§ What you are asked to do
Reproduce every line of the data below word for word, leaving out the pictures.

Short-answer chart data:
----

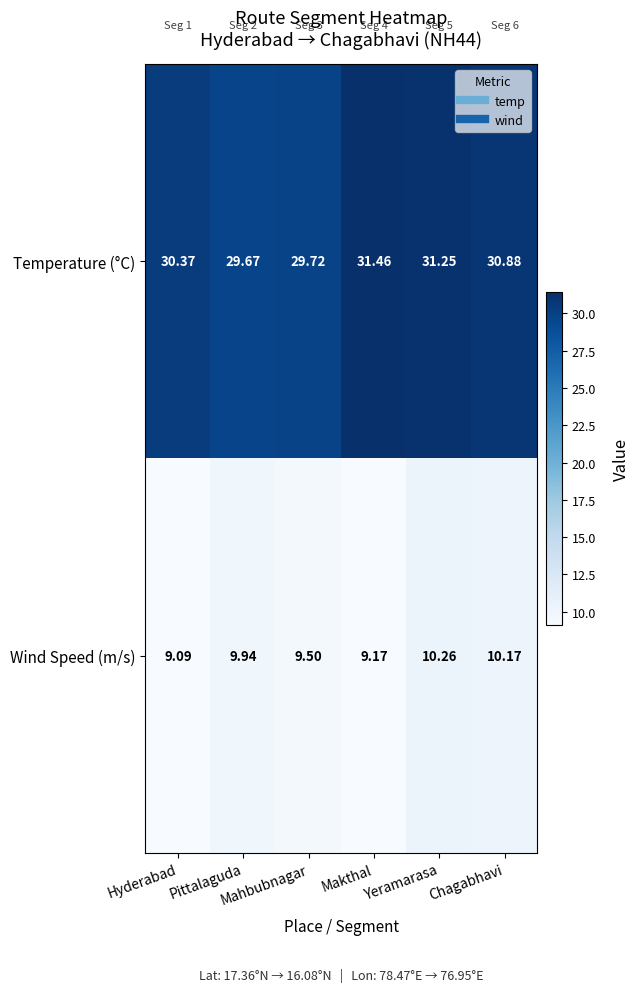

Count the number of categories in the chart.

6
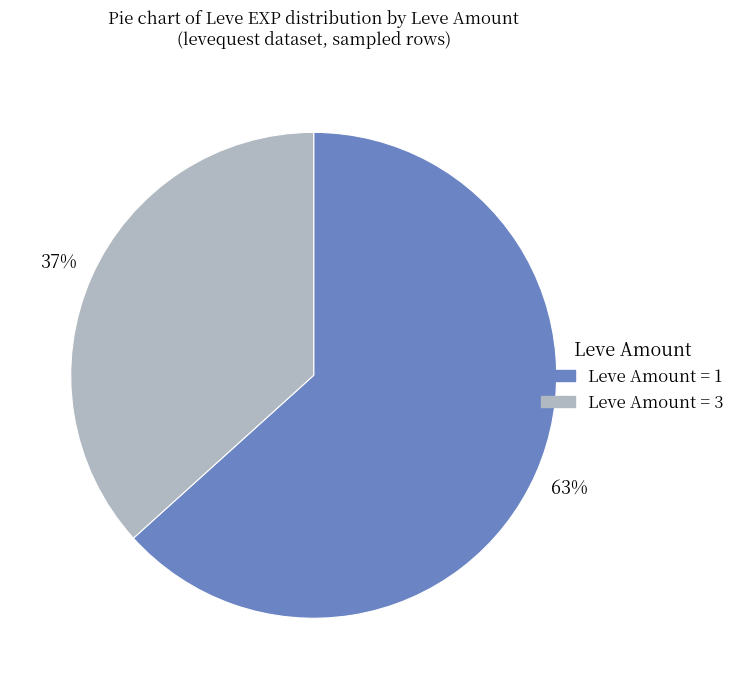

To the nearest percent, what is the average slice percentage?

50%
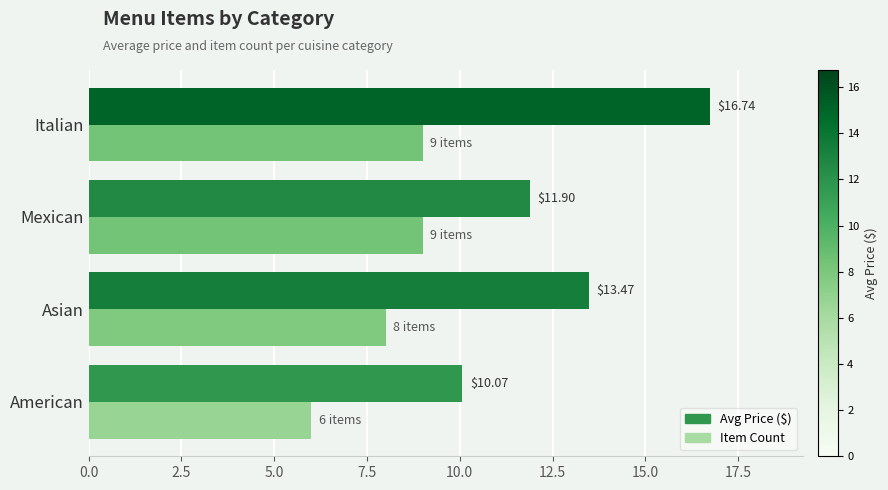

What is the total value across all series at American?

16.1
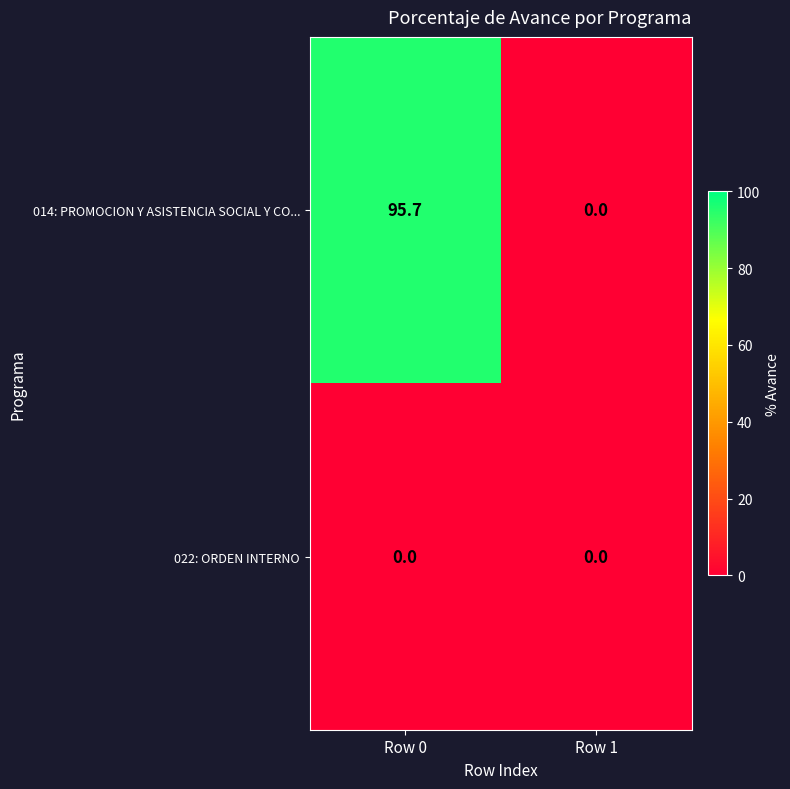

What is the highest value of the 014: PROMOCION Y ASISTENCIA SOCIAL Y CO... series?

95.7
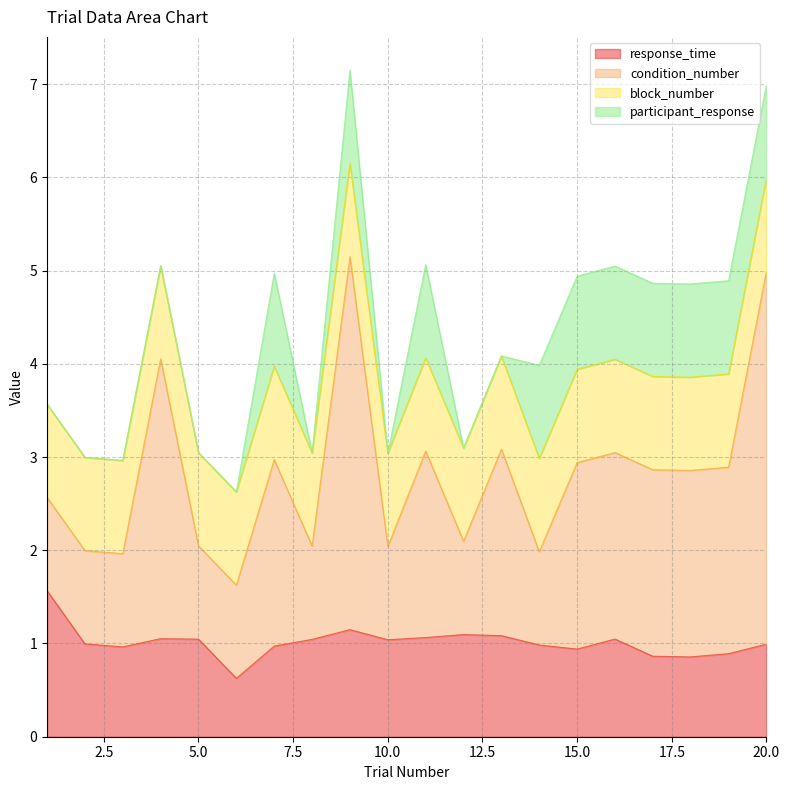

True or false: condition_number and response_time cross at least once.

False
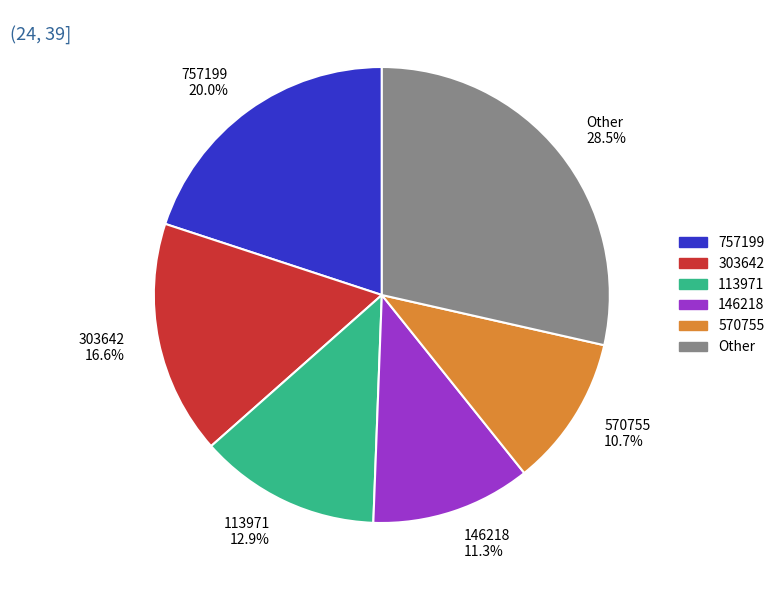

What portion of the pie excludes 113971 12.9%?

87.1%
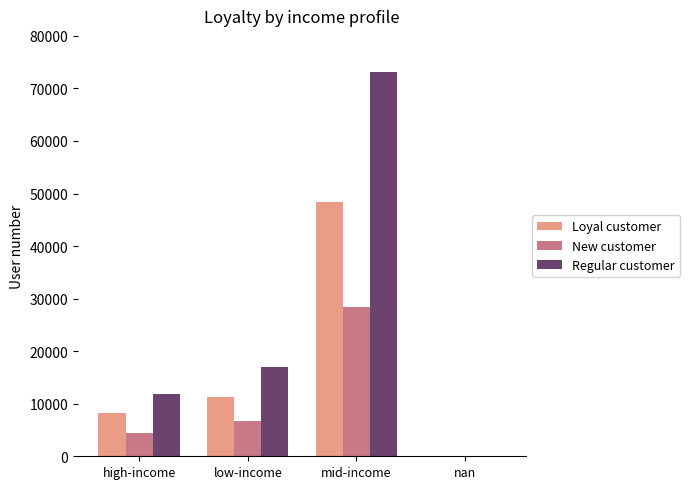

How many data points does each series have?

4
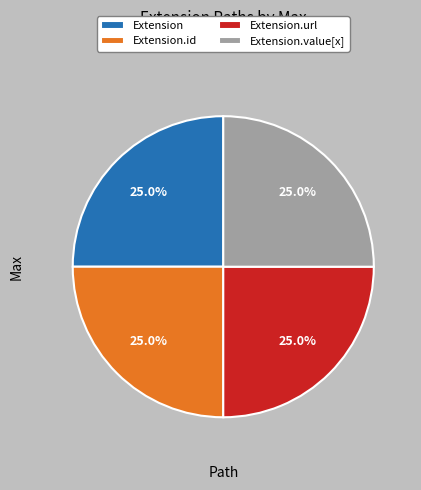

Approximately how many times larger is the value at Extension.url compared to Extension.value[x]?

1.0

----

§ Result
Count the number of categories in the chart.

6

To the nearest percent, what is the average slice percentage?

50%

What is the total value across all series at American?

16.1

What is the highest value of the 014: PROMOCION Y ASISTENCIA SOCIAL Y CO... series?

95.7

True or false: condition_number and response_time cross at least once.

False

What portion of the pie excludes 113971 12.9%?

87.1%

How many data points does each series have?

4

Approximately how many times larger is the value at Extension.url compared to Extension.value[x]?

1.0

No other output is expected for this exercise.